Faschingskostüme: SPÖ-nahes Medium gibt vor, was erlaubt ist und was nicht

Faschingskostüme: SPÖ-nahes Medium gibt vor, was erlaubt ist und was nicht

Kurz vor dem Faschingsdienstag hat das Moment Magazin auf Instagram eine Orientierungshilfe veröffentlicht: Was ist noch Kostüm – und was ist rassistisch? Der Post sorgt für Diskussion. Dahinter steckt ein Institut mit klarer politischer Färbung.

Was der Post sagt

Unter dem Titel „Was ist ein Faschingskostüm und was rassistisch?“ listet Moment Magazin auf Instagram auf, was unbedenklich sei: Tierverkleidungen, Berufe wie Feuerwehrmann oder Arzt, Fantasiewesen wie Einhörner oder Vampire – und Clowns.

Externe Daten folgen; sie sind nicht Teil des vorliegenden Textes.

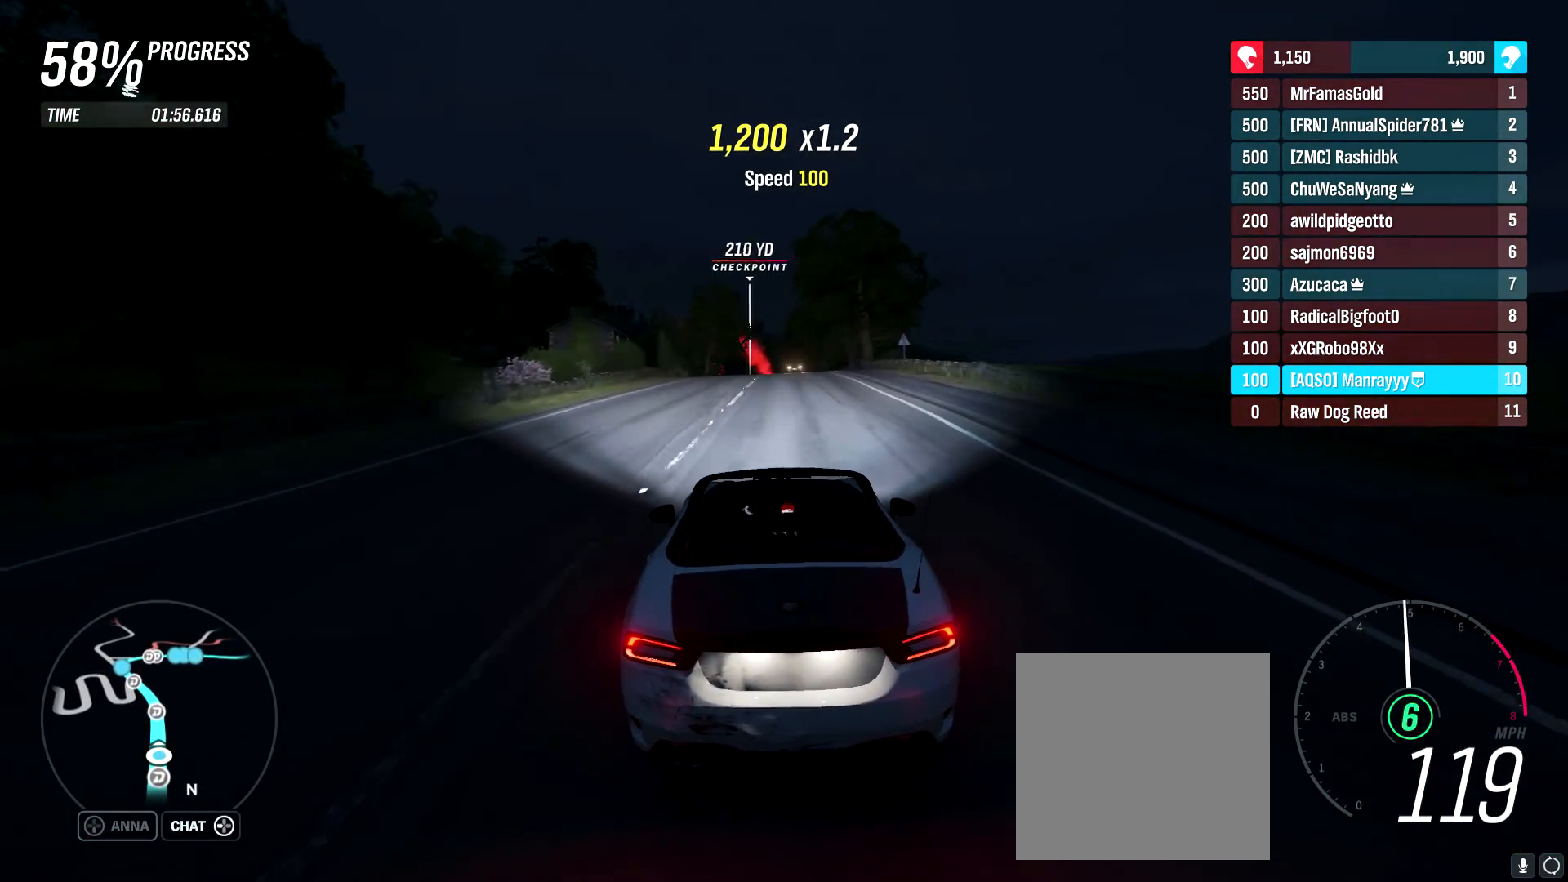
{"buttons": ["R2"], "left_stick": "center", "right_stick": "center", "events": [[300, "left_stick", "right"], [417, "left_stick", "center"]]}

Dann folgt die Abgrenzung. Wörtlich heißt es laut dem Post: „Keine Kostüme sind: Hautfarben. Wenn sich weiße Menschen eine andere Hautfarbe schminken, wiederholen sie Stereotype und Vorurteile zum eigenen Vergnügen. Diskriminierungserfahrungen und systematische Unterdrückung hingegen werden ignoriert.“ exxpress

Auch indigene Kleidung und Schmuck werden klar ausgeschlossen. Die Begründung laut Post: „Indigene Völker wurden und werden beraubt und ermordet. Kultur, Sprache und Bräuche wurden systematisch unterdrückt – meist von weißen Menschen. Ziehen weiße Menschen nun indigene Kleidung und Schmuck als Kostüm zum ‚Scherz‘ an, verkennt das eben diese schmerzhafte Geschichte.“ exxpress

Wer hinter Moment Magazin steckt

Das Moment Magazin ist das Publikumsmedium des Momentum Instituts. Laut Wikipedia ist das Institut „in seinem politischen Selbstverständnis dem linken Spektrum zuzuordnen. Zahlreiche Mitarbeiter und Funktionäre stammen aus dem Umfeld der politischen Arbeiterbewegung bzw. der SPÖ.“ Wikipedia

Die Finanzierung des Instituts geriet 2022 durch eine parlamentarische Anfrage des NEOS-Abgeordneten Gerald Loacker in den Fokus. Laut ORF und Salzburger Nachrichten zeigte sich: Die Arbeiterkammer förderte Momentum im Jahr 2020 mit insgesamt 900.000 Euro bei einem Gesamtbudget von 1,6 Millionen Euro. Wikipedia Loacker kommentierte das gegenüber den Salzburger Nachrichten: Es sei „mehr als problematisch, wenn die Arbeiterkammer, deren Gremien mehrheitlich mit Vertretern der SPÖ besetzt sind, mit Pflichtbeiträgen in Höhe von satten 900.000 Euro pro Jahr ein SPÖ-nahes Institut fördern, das regelmäßig offen parteipolitisch agiert.“ ORF

Das Momentum Institut selbst betont auf seiner Website, unabhängig zu arbeiten. Institutsgründerin Barbara Blaha erklärte laut Wikipedia, das Momentum Institut arbeite „unabhängig von parteipolitischen Erwägungen. Maßstab seien die sozialen und wirtschaftlichen Interessen der breiten Mehrheit.“ Wikipedia

Debatte, die nicht neu ist

Die Frage, wo Faschingskostüm endet und kulturelle Aneignung beginnt, ist kein österreichisches Phänomen. Wie watson.de berichtet, könne das falsche Kostüm „unter Umständen sogar rassistisch“ sein und „die ganze Stimmung verderben“. Watson Der Diskurs läuft seit Jahren – etwa rund um Indigenen-Kostüme oder das Schminken in dunkleren Hauttönen.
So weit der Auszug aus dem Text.